Friday, October 26, 2007

Outreach

Kate and I agreed to do outreach with Mary and Simon, two Motswana (i.e. people from Botswana) staff members at Baylor. The premise behind the outreach is that we travel to more remote areas of Botswana to test kids for HIV using rapid antigen tests. If their parents want to come along then they are welcome to be tested as well but the focus is on testing children. When we signed up all we knew was that we should bring our stethoscopes (just in case anyone might want a quick physical exam) and we would bring lunch as we "might be gone for awhile"since the place was outside of Molepolole this town about an hour or so from Gabs.

Mary had talked to this sweet woman, a retired teacher of community development at the University of Botswana, who is on a mission to help people in smaller villages outside of Gabs. Basically she would like to improve their health, help get them jobs and improve their overall educations and quality of life. Sounds easy, no?

The town she first suggested we go to was "Ditshegwane."  Ditshegwane (which when pronounced sounds like: Deets-ha-wa-nay) actually has a local clinic, which is staffed by two nurses. No doctors. The nearest doctor is about 15km away in another town. Keep in mind most of the people there lived in huts and had no garages, much less cars.  

After a long drive in our Nissan SUV, we arrive at Dishegwane and there are about 150 people gathered in the kgotla with the cheif, most of them are elderly and there were very few kids. The majority of them had been waiting since the crack of dawn to come see us!!! We found out that there was a misunderstanding and they thought we were going to do physical assessments for them.  They thought we were actual doctors.  To resolve this misunderstanding we met with the chief in his office to come up with a solution.   We held a town meeting where we were formally introduced by the chief and he gave a long speech in Setswana about how he appreciated that the community had waited so patiently for our arrival.  Some of the community members spoke up, including one toothless man, hobbling around on a cane who declared that he wanted his eyedrops!!! They decided that we could come back next Thursday at 8:30 to do physical exams. Once we saved face we decided that we would head to the smaller town Kgare.  I was struck by how important it was for this community to feel like they were being listened to and how important their health was.  One disabled man had even been pushed by his neighbors in a wheelbarrow to come and see us.  

Kgare was 5km along a road. And by road I mean tracks in sand. And by town again I mean huts and water tanks. They told us that their town was not recognized by the Botswana government in terms of social services because there were less than 500 people in the town.  However, that did not prevent the politicians from campaigning there before elections.  They also commented on how interesting it was that roads were suddenly built right around election time, presumably so that the politicians could actually drive to these areas, in order to continue making promises to these people that they inevitably did not keep.  Needless to say the people of Kgare were tired of being forgotten.  Apparently, focusing campaigns towards the under served and then immediately forgetting them after the election is over is something that is not just inherent to American politics.  Enough of my political commentary :)

As Kgare was even more remote (pictures to follow at some point) we brought them 10 loaves of brown bread, peanut butter and jelly, and drinks.  Before we knew it, the food was gone.  However the people stuck around for their physical assessments.  There were about 50 or so people mainly complaints of cough and chest pain who wanted to be seen.  Hardly any children showed up.  It seemed as though the elderly were first priority in line and everyone deferred to them.

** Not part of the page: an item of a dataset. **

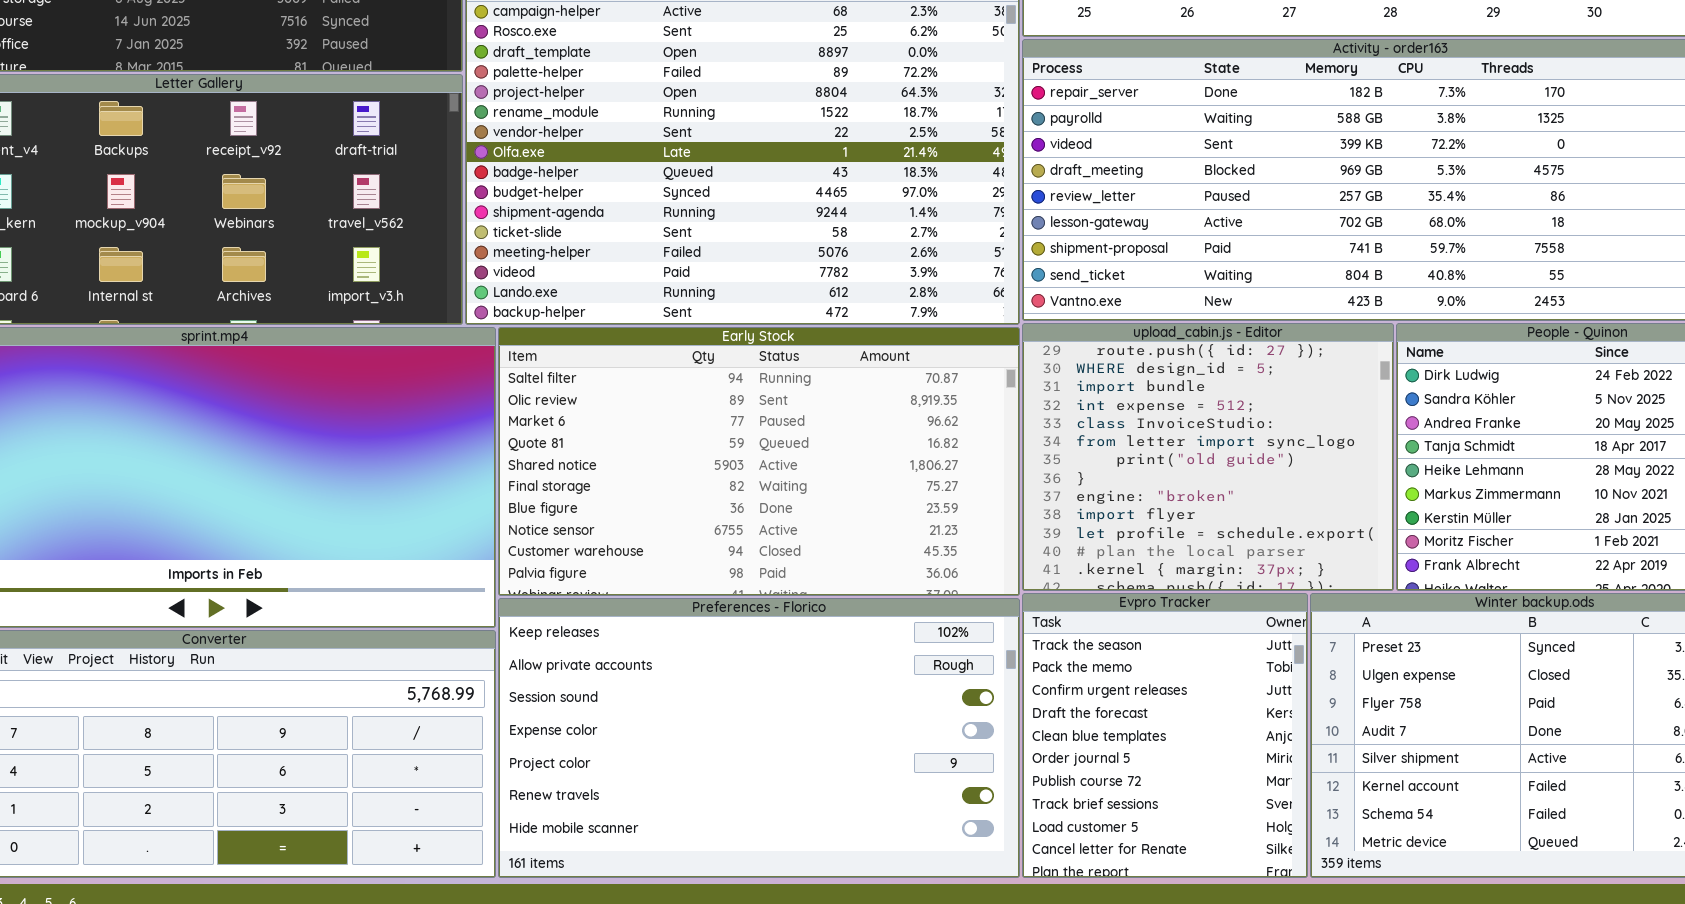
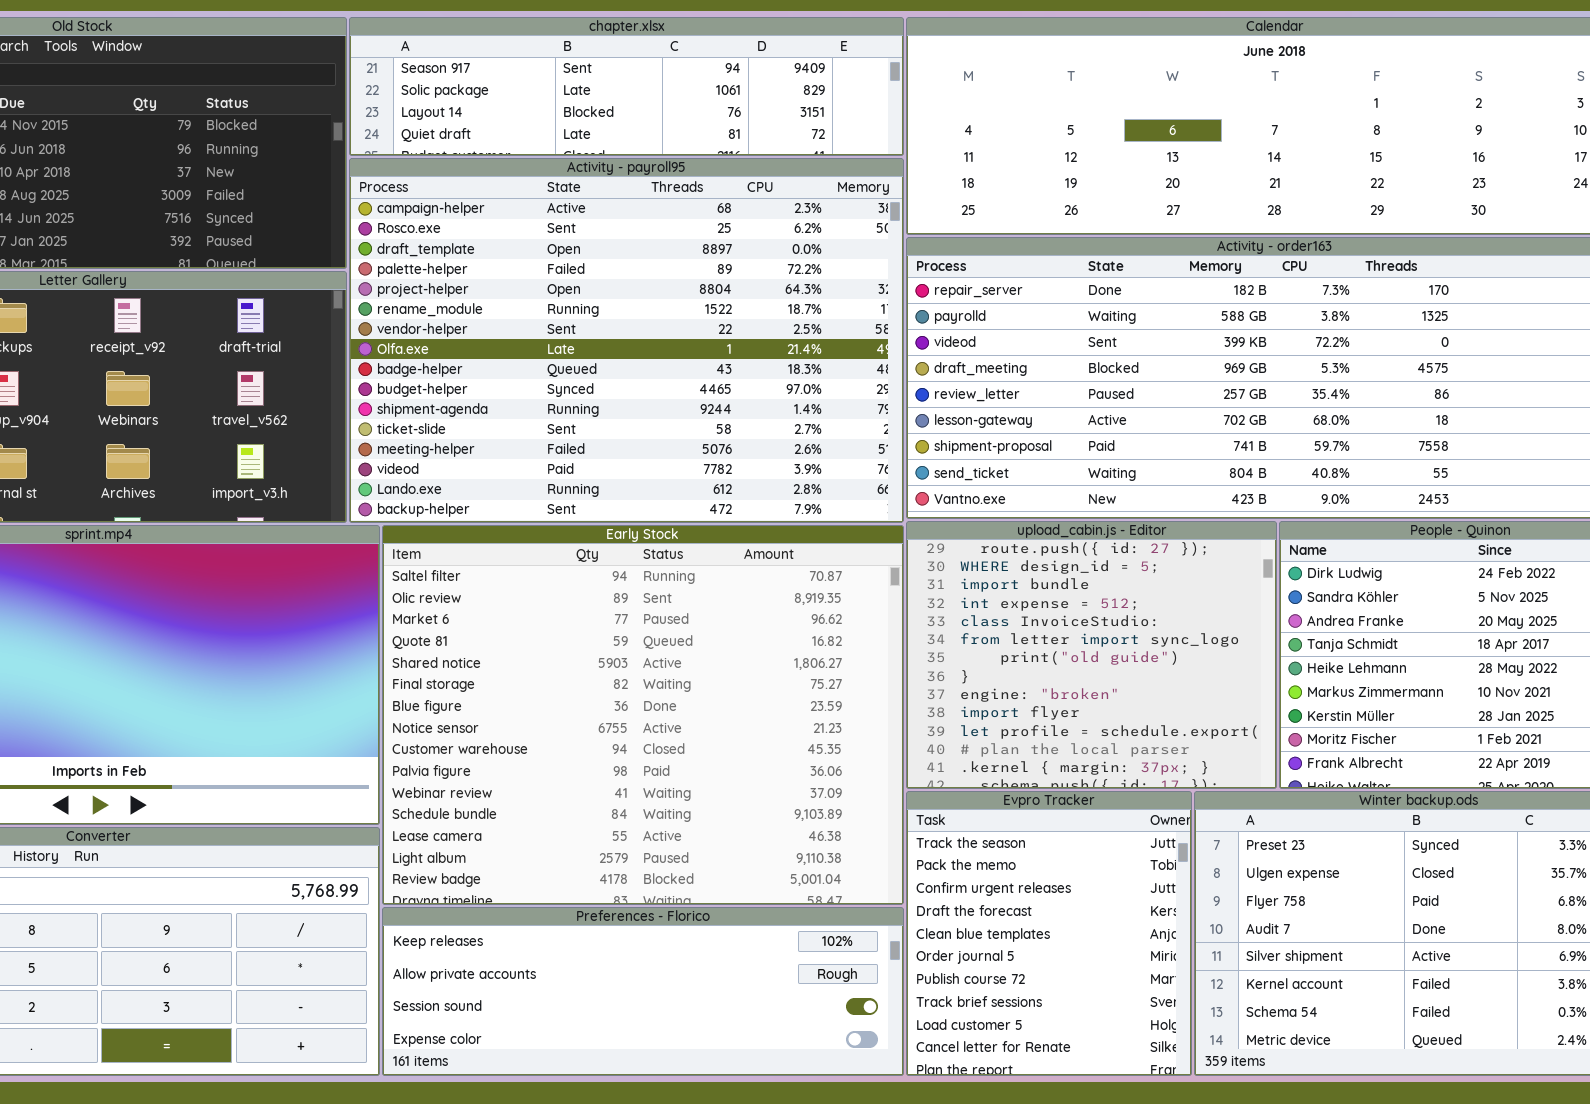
Early Stock: [498,327,1020,596] -> [382,525,904,905], resized
Preferences - Florico: [498,598,1020,878] -> [382,907,904,1076], resized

One lady over 60 was complaining of shortness of breath and cough.  In fact, she could hardly complete a sentence and left sided weakness.  She may have had a history of diabetes although she was untreated and may have had a stroke in the past although again her health cards were difficult to read and she was not the best historian.  We were fairly concerned, since she obviously could not make the 4km hike in the heat and sand to the local clinic in her condition.  Naturally we drove her there under the premise that they would take her to the hospital.  They gave her a bronchodilator, said that their truck had broken down and she would have to spend the night and be taken to the hospital the next day.  

The next day we went back to Kgare to complete our exams and we checked in on my friend.  She had indeed gone to the hospital, however they did not comment on her cough and treated her left sided weakness with a vitamin, assuming it was due to vitamin deficiency.  Of course she is probably vitamin deficient, but how could they not notice that she couldn't even state her chief complaint without gasping for air?  It was frustrating to see that her most obvious symptom was blatantly ignored.  Our entire Motswana/American outreach team found this to be an infuriating example of medical neglect.  More from Kate....

1 comment:

cathy lee said...

hi kate and annabelle! just catching up on your blog...your adventures sound wonderful and make me reminisce for my time in mali working at the hiv/aids health center. i also was psyched to see you met some upenn folks. my friend parker, a 4th year at upenn spent a month this past summer working at a hospital in botswana so i'm thinking it might be the same place you're at. he also described getting tons of procedural experience you would never get in the states. anyway, enjoy the rest of your time there and i can't wait to hear more.